史蒂夫·特雷弗说到:“帕特里克爵士,我决定亲自去第二帝国的范围内一趟,再次验证那种超级武器的存在,或者靠着我的力量,去摧毁它。”
“你能够确定第二帝国生产这种超级武器的秘密工厂在哪里吗?”帕特里克爵士问道:“我们的情报人员正在汇总各种信息,大致能够确认几个地点。”
史蒂夫·特雷弗说到:“如果我的判断没错的话,应该是在xxx。”
帕特里克爵士一瘸一拐地走到地图旁,在地图上找到那个地方,再与情报人员交流几句,最后确认地说到:“你的判断很有价值,这个地方存在第二帝国秘密工厂的可能性很大,最近一段时间,这里有着异常的人员与物资的调动。”
超级武器的事情,史蒂夫·特雷弗和戴安娜交流过,戴安娜表示,如果这种武器真的存在的话,战争之神必然也在那里,因为那是改变战争方法的超级武器,战争之神必然会让它成功地诞生到这个世界上,那会极大地增强祂的力量。

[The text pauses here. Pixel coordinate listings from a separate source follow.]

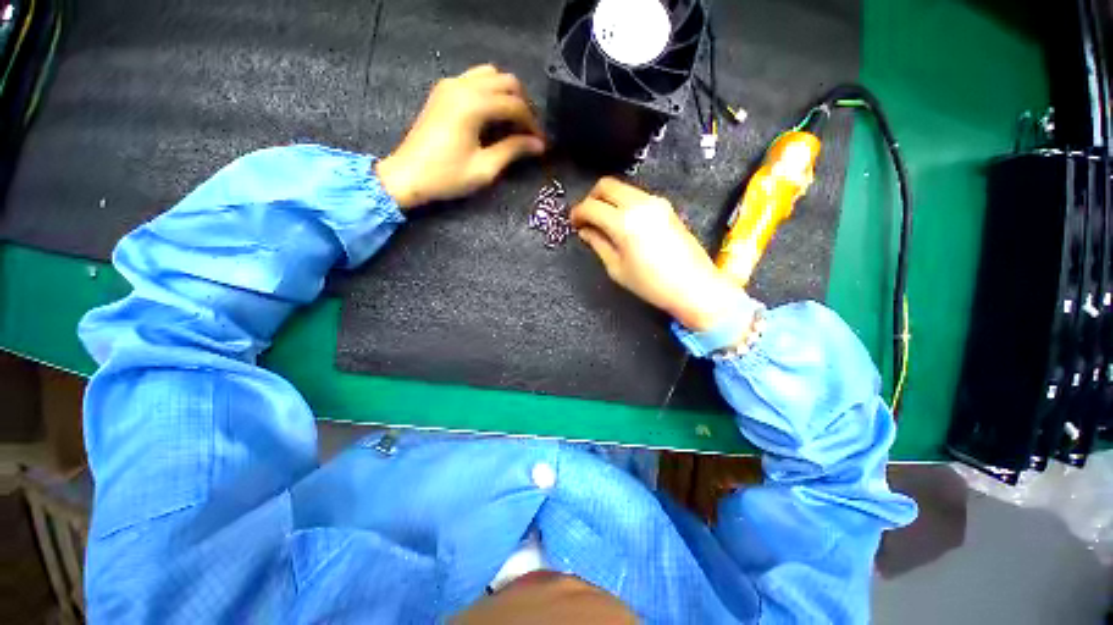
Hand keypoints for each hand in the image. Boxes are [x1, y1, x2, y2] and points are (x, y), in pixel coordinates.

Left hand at [376, 64, 545, 208]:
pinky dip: (490, 92)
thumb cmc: (447, 176)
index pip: (515, 105)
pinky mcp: (444, 91)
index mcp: (473, 105)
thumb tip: (538, 144)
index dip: (532, 124)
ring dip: (507, 95)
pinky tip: (493, 115)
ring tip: (514, 122)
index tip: (540, 143)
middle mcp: (463, 86)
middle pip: (506, 82)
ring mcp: (451, 85)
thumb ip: (513, 151)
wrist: (408, 175)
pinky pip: (475, 79)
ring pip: (491, 75)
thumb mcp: (485, 168)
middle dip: (523, 105)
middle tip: (529, 131)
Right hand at [571, 177, 743, 331]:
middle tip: (586, 217)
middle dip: (591, 198)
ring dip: (607, 199)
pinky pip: (636, 195)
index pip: (591, 206)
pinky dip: (623, 202)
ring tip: (603, 221)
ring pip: (622, 187)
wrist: (694, 285)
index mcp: (624, 223)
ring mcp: (655, 202)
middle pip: (606, 185)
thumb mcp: (617, 268)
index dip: (577, 213)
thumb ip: (598, 244)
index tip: (574, 222)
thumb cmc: (651, 284)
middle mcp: (639, 204)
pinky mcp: (665, 205)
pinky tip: (622, 221)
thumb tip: (585, 230)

因此,他们从那个间谍口中获得的地址,非常有可能是秘密工厂的所在地。
“虽然我们的提议被否决了,但是我决定做些什么。”帕特里克爵士说到:“我将以我的名义,出资组建多支间谍小队,分批派往第二帝国秘密工厂所在的——你将率领一支小队,前往xxx,根据现在的战争局势的话,你需要从xxx到xxx,再到xxx,最后再到达你的目的地,走这条路线的话,你只需要穿过一个战场就可以了,是安全性最高的一个。”

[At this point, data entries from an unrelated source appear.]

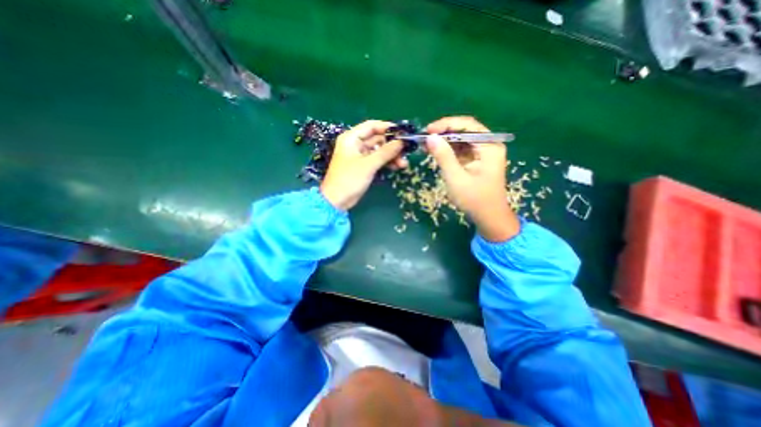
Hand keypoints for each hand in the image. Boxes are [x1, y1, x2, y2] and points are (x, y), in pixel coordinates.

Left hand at [320, 121, 405, 210]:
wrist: (337, 201)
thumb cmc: (349, 179)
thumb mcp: (369, 164)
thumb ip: (386, 152)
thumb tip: (401, 142)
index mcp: (352, 138)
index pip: (372, 126)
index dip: (387, 128)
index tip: (403, 133)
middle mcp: (356, 144)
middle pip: (377, 139)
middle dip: (392, 145)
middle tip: (406, 151)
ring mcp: (360, 156)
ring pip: (379, 151)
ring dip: (391, 155)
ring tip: (403, 163)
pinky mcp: (364, 167)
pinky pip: (377, 160)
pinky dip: (386, 163)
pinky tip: (397, 167)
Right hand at [426, 116, 520, 241]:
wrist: (488, 217)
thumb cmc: (474, 199)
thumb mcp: (456, 178)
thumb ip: (443, 156)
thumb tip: (430, 137)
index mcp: (489, 146)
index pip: (468, 125)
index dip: (446, 124)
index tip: (428, 130)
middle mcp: (489, 145)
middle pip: (465, 131)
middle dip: (444, 133)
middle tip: (425, 138)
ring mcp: (484, 153)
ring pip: (461, 140)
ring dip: (444, 141)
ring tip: (426, 145)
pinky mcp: (477, 160)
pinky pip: (461, 150)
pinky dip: (448, 150)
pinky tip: (436, 152)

“谢谢你先生。”史蒂夫·特雷弗有些意外,因为那条路线与之前的间谍说的一模一样,但是作为间谍的他并没有将自己的情绪展露出来:“我想,我一个人就足够了,帮手的话我已经找好了。”
……
很快,一笔帕特里克爵士资助的活动经费便到了史蒂夫·特雷弗的手里,一并的,还有两张特别通行证,证明两个人的身份,让他们可以安全地通过己方的地盘不会受到骚扰。
一张是史蒂夫·特雷弗,另一张则是戴安娜·普林斯。
英格兰是个岛国,四面环水,出行的第一步必须靠船,史蒂夫·特雷弗和戴安娜带上必备的东西,就出发了,在前往港口的过程中,他们遭遇到了一群从战场上撤退下来的士兵。
他们或伤或残,神情哀伤,或者麻木,很多人失去了行动能力,被担架或者推车推着,从撤退的船只上下来,退回到大后方的城市当中,进行修养以及治疗。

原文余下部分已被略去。